Peter, no one is saying that Wordsworth should not be admired. My
point is that his influence has prevailed in UK poetry long past its sell
by date. I don't jink much of shakespeare's sonnets by the way--great
though he was as a playwright.
On Wed, 26 Aug 2009 16:01:31 +0100, Peter Riley
<[log in to unmask]> wrote:
>As one of the poets mentioned on Marks' list (thanks kindly, Mark) I'd
>like to mention that Wordsworth has always been an inspiring
example.
>And so has Thomas Hardy. And that neither of them has anything to do
>with the (actually extremely varied and in some quarters quite
>healthy) poetry which gets labelled "mainstream". It was Donald Davie
>who was mainly responsible for the Hardy--Larkin link, as he was for a
>lot of other misleading pronouncements at a time when the Cambridge
>academy was forcing its way into the contemporary poetry scene as
>adjudicators. It's like Eliot's silly attack on Milton and Pound's
>silly attack on just about everybody -- an academic obsession with
>genealogies which has little to do with how poetry gets written. The
>historical occasion is built into the writing of someone like WW and
>there are questions of authenticity which cut it off from its
>"influence" . Recent writing about him from Cambridge could not be
>accused of promoting philosophical empiricism.
>
>You can get rid of all 20th Century English (not British) poetry if
>you want to ---we did in Cambridge in the 1960s, -- if you want to
>write in a certain way you construct a tradition for yourself, tho I
>don't think it actually helps. And of course it comes back, it has to,
>you realise that you're deliberately blinkering yourself for the sake
>of some poetico-ideology. I should have thought the time for that kind
>of exercise was long past.

= DIRECTIONS =
**a.** According to the poetry post, who was mainly responsible for the Hardy–Larkin link?
**b.** In the poetry post, reproduce the stretch from "Peter, no one" through "as a playwright.", substituting "dramatist" for "playwright".
**c.** List everyone the poetry post describes as making silly attacks or misleading pronouncements.

= DATA PROVIDED =
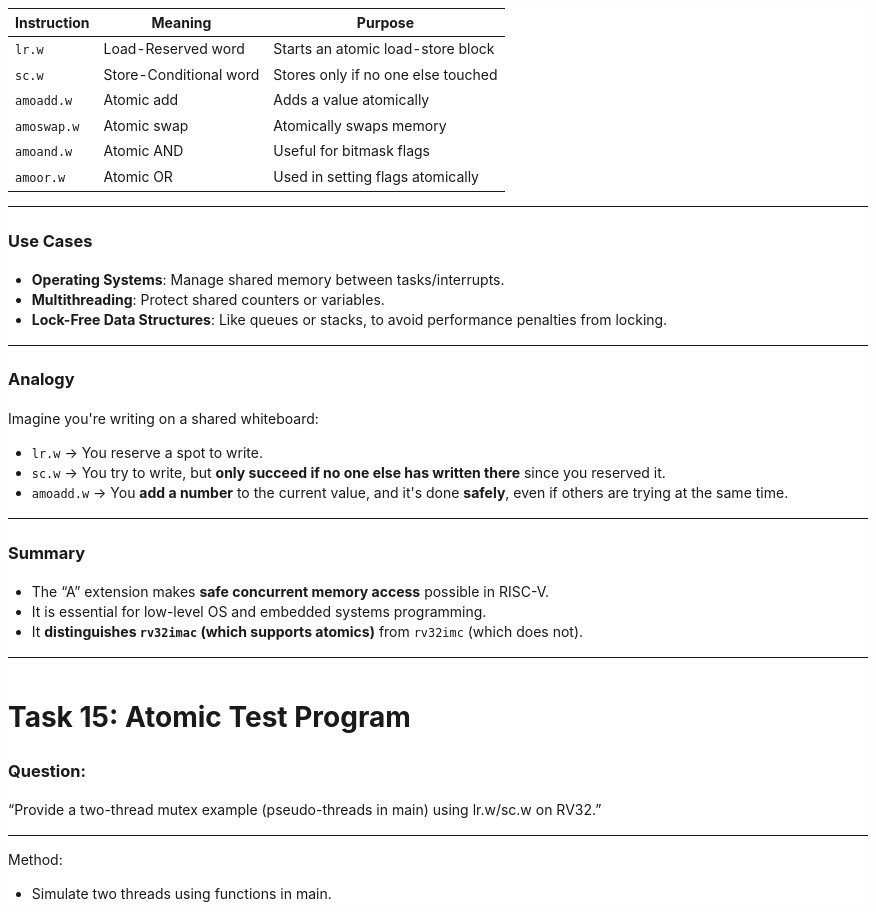 | Instruction   | Meaning                             | Purpose                            |
|---------------|--------------------------------------|-------------------------------------|
| `lr.w`        | Load-Reserved word                   | Starts an atomic load-store block   |
| `sc.w`        | Store-Conditional word               | Stores only if no one else touched |
| `amoadd.w`    | Atomic add                           | Adds a value atomically             |
| `amoswap.w`   | Atomic swap                          | Atomically swaps memory             |
| `amoand.w`    | Atomic AND                           | Useful for bitmask flags            |
| `amoor.w`     | Atomic OR                            | Used in setting flags atomically    |

---

###  Use Cases

- **Operating Systems**: Manage shared memory between tasks/interrupts.
- **Multithreading**: Protect shared counters or variables.
- **Lock-Free Data Structures**: Like queues or stacks, to avoid performance penalties from locking.

---

###  Analogy

Imagine you're writing on a shared whiteboard:

- `lr.w` → You reserve a spot to write.  
- `sc.w` → You try to write, but **only succeed if no one else has written there** since you reserved it.  
- `amoadd.w` → You **add a number** to the current value, and it's done **safely**, even if others are trying at the same time.

---

### Summary

- The “A” extension makes **safe concurrent memory access** possible in RISC-V.
- It is essential for low-level OS and embedded systems programming.
- It **distinguishes `rv32imac` (which supports atomics)** from `rv32imc` (which does not).

---

# Task 15: Atomic Test Program

### Question:

“Provide a two-thread mutex example (pseudo-threads in main) using lr.w/sc.w on RV32.”

---

Method:
- Simulate two threads using functions in main.
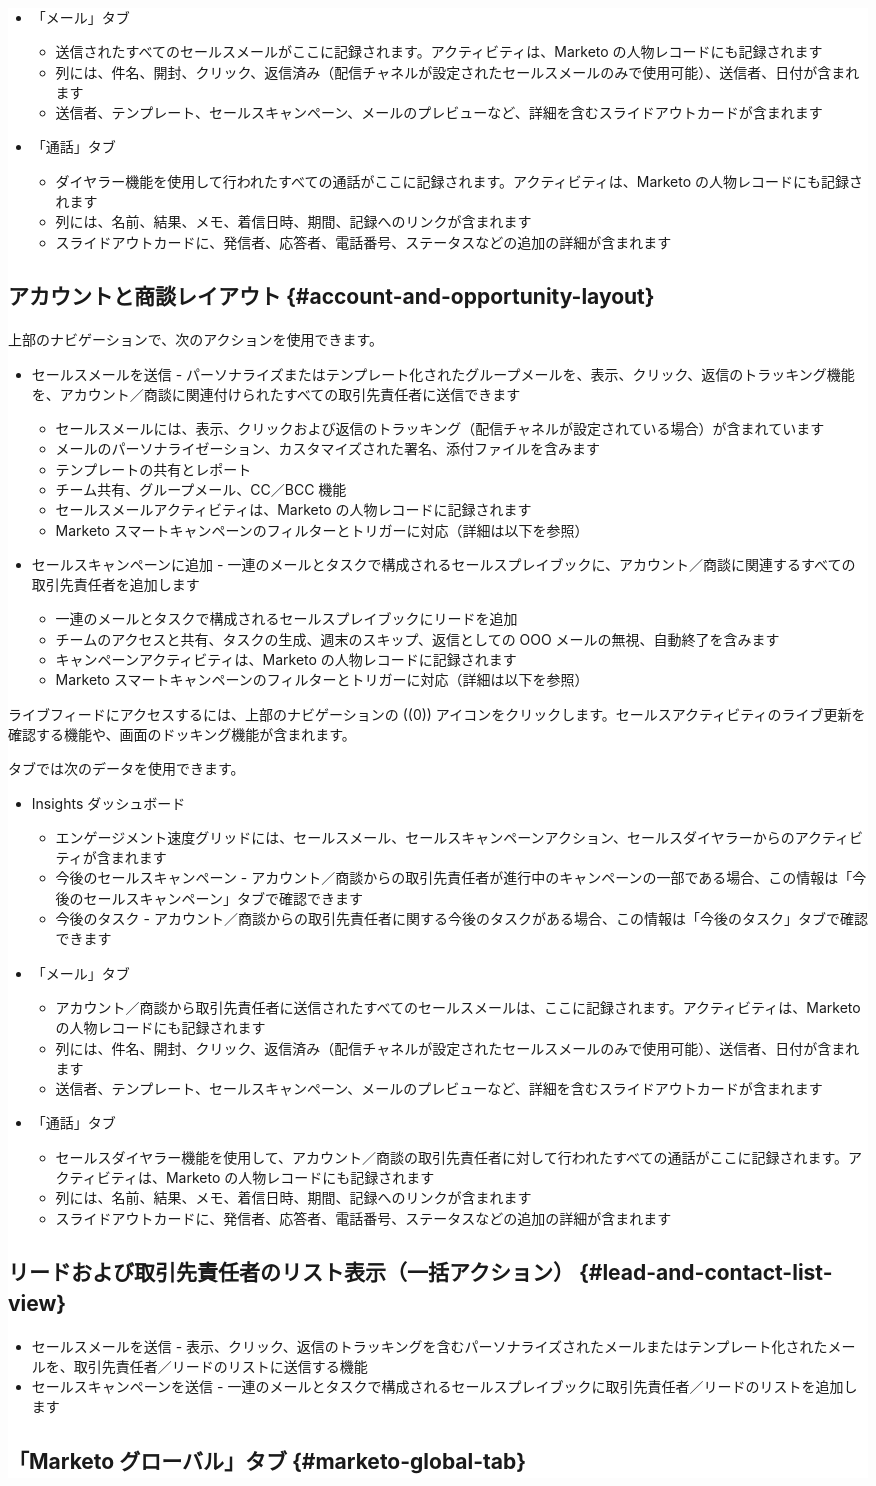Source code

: * 「メール」タブ
   * 送信されたすべてのセールスメールがここに記録されます。アクティビティは、Marketo の人物レコードにも記録されます
   * 列には、件名、開封、クリック、返信済み（配信チャネルが設定されたセールスメールのみで使用可能）、送信者、日付が含まれます
   * 送信者、テンプレート、セールスキャンペーン、メールのプレビューなど、詳細を含むスライドアウトカードが含まれます

* 「通話」タブ
   * ダイヤラー機能を使用して行われたすべての通話がここに記録されます。アクティビティは、Marketo の人物レコードにも記録されます
   * 列には、名前、結果、メモ、着信日時、期間、記録へのリンクが含まれます
   * スライドアウトカードに、発信者、応答者、電話番号、ステータスなどの追加の詳細が含まれます

## アカウントと商談レイアウト {#account-and-opportunity-layout}

上部のナビゲーションで、次のアクションを使用できます。

* セールスメールを送信 - パーソナライズまたはテンプレート化されたグループメールを、表示、クリック、返信のトラッキング機能を、アカウント／商談に関連付けられたすべての取引先責任者に送信できます
   * セールスメールには、表示、クリックおよび返信のトラッキング（配信チャネルが設定されている場合）が含まれています
   * メールのパーソナライゼーション、カスタマイズされた署名、添付ファイルを含みます
   * テンプレートの共有とレポート
   * チーム共有、グループメール、CC／BCC 機能
   * セールスメールアクティビティは、Marketo の人物レコードに記録されます
   * Marketo スマートキャンペーンのフィルターとトリガーに対応（詳細は以下を参照）

* セールスキャンペーンに追加 - 一連のメールとタスクで構成されるセールスプレイブックに、アカウント／商談に関連するすべての取引先責任者を追加します
   * 一連のメールとタスクで構成されるセールスプレイブックにリードを追加
   * チームのアクセスと共有、タスクの生成、週末のスキップ、返信としての OOO メールの無視、自動終了を含みます
   * キャンペーンアクティビティは、Marketo の人物レコードに記録されます
   * Marketo スマートキャンペーンのフィルターとトリガーに対応（詳細は以下を参照）

ライブフィードにアクセスするには、上部のナビゲーションの ((0)) アイコンをクリックします。セールスアクティビティのライブ更新を確認する機能や、画面のドッキング機能が含まれます。

タブでは次のデータを使用できます。

* Insights ダッシュボード
   * エンゲージメント速度グリッドには、セールスメール、セールスキャンペーンアクション、セールスダイヤラーからのアクティビティが含まれます
   * 今後のセールスキャンペーン - アカウント／商談からの取引先責任者が進行中のキャンペーンの一部である場合、この情報は「今後のセールスキャンペーン」タブで確認できます
   * 今後のタスク - アカウント／商談からの取引先責任者に関する今後のタスクがある場合、この情報は「今後のタスク」タブで確認できます

* 「メール」タブ
   * アカウント／商談から取引先責任者に送信されたすべてのセールスメールは、ここに記録されます。アクティビティは、Marketo の人物レコードにも記録されます
   * 列には、件名、開封、クリック、返信済み（配信チャネルが設定されたセールスメールのみで使用可能）、送信者、日付が含まれます
   * 送信者、テンプレート、セールスキャンペーン、メールのプレビューなど、詳細を含むスライドアウトカードが含まれます

* 「通話」タブ
   * セールスダイヤラー機能を使用して、アカウント／商談の取引先責任者に対して行われたすべての通話がここに記録されます。アクティビティは、Marketo の人物レコードにも記録されます
   * 列には、名前、結果、メモ、着信日時、期間、記録へのリンクが含まれます
   * スライドアウトカードに、発信者、応答者、電話番号、ステータスなどの追加の詳細が含まれます

## リードおよび取引先責任者のリスト表示（一括アクション） {#lead-and-contact-list-view}

* セールスメールを送信 - 表示、クリック、返信のトラッキングを含むパーソナライズされたメールまたはテンプレート化されたメールを、取引先責任者／リードのリストに送信する機能
* セールスキャンペーンを送信 - 一連のメールとタスクで構成されるセールスプレイブックに取引先責任者／リードのリストを追加します

## 「Marketo グローバル」タブ {#marketo-global-tab}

= RESPONSES BY ITEM NUMBER =
**a.** Donald Davie

**b.**
Peter, no one is saying that Wordsworth should not be admired. My
point is that his influence has prevailed in UK poetry long past its sell
by date. I don't jink much of shakespeare's sonnets by the way--great
though he was as a dramatist.

**c.** Donald Davie, Eliot, Pound